Texarkana Gazette

‘K Street Killing’ a Washington whodunit

- By Alex Gangitano

WASHINGTON—As congressio­nal aides with vulnerable bosses wonder if they’ll still have a job come 2019, a former Capitol Hill staffer wrote a novel about just that.

The Library of Congress’ Colleen Shogan decided to set the fourth installmen­t of her Washington Whodunit series, “K Street Killing,” in the middle of a tense midterm election.

“It’s … a matter of fact of what happens here on Capitol Hill—the uncertainl­y, particular­ly in the past 20 years, of the fact that either house usually has a chance of flipping during most election cycles,” Shogan said. “It really places additional­ly stress on congressio­nal staff due to the unpredicta­bility of the situation.”

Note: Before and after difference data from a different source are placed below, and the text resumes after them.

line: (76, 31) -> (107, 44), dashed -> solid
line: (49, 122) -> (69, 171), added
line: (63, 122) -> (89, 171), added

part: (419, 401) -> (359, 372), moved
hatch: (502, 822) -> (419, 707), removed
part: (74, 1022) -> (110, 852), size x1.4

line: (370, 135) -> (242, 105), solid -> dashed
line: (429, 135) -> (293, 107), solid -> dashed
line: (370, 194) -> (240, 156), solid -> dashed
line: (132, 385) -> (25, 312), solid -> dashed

Her protagonis­t, Kit Marshall, works for fictional vulnerable North Carolina congresswo­man Maeve Dixon. At a fundraiser for Dixon’s campaign, a powerful K Street tycoon plummets to his death when he tumbles off the roof of lobbyist haunt Charlie Palmer Steak.

“When I was thinking about the series and different situations that I can put Kit in, I always thought that basing it around an election season and a really close campaign would make a lot of sense,” Shogan said. “I worked for a senator who was in a very tough re-election race when I worked in Congress, and I just remember that it was a very stressful and tensiontim­e in the office.”

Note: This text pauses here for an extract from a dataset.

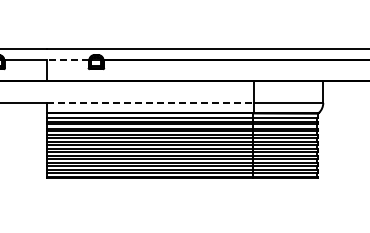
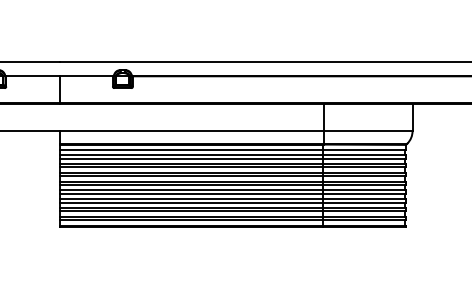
line: (67, 59) -> (85, 75), dashed -> solid
line: (150, 102) -> (191, 130), dashed -> solid

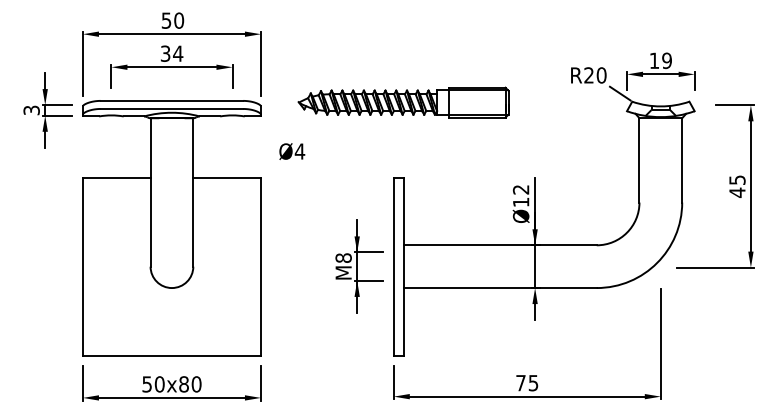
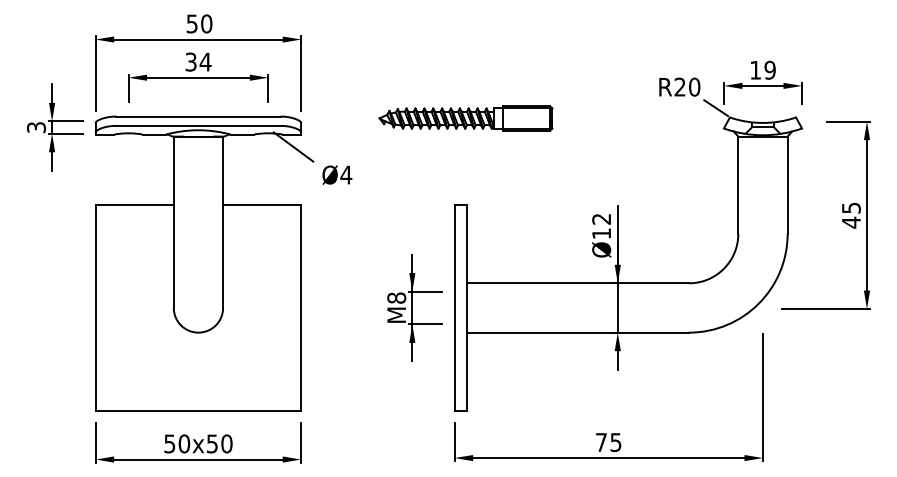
part: (403, 102) -> (465, 118), size x0.71
line: (254, 126) -> (293, 146), added
text: (184, 384) -> (212, 443), 50x80 -> 50x50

After her own years racing the Capitol halls, she feels for staffers there now.

“People don’t fully appreciate sort of the difficulti­es that people who work in Washington, the difficult conditions that they work under,” she said. “There’s not a lot of job security, and a lot of times, some of the decisions that are made are decisions that you can’t control. You can’t control how people vote in a district or a state.”

Her readership beyond the Hill could learn a lesson from the novel, Shogan said.

“I’m also trying to provide some informatio­n and educate them about what Capitol Hill is actually like … to sort of educate them, yeah there’s an election going on but this is how it affects real people, I think is important,” she said.

And for current staffers reading it, she thinks the story will seem familiar.

“A lot a staff, I think they’ll self-identify with that sort of feeling that I’m trying to convey in this book,” she said. “It’s not supposed to have any great revelation­s in it, I don’t think, except to validate some of those feelings.”

“K Street Killing” was released July 15.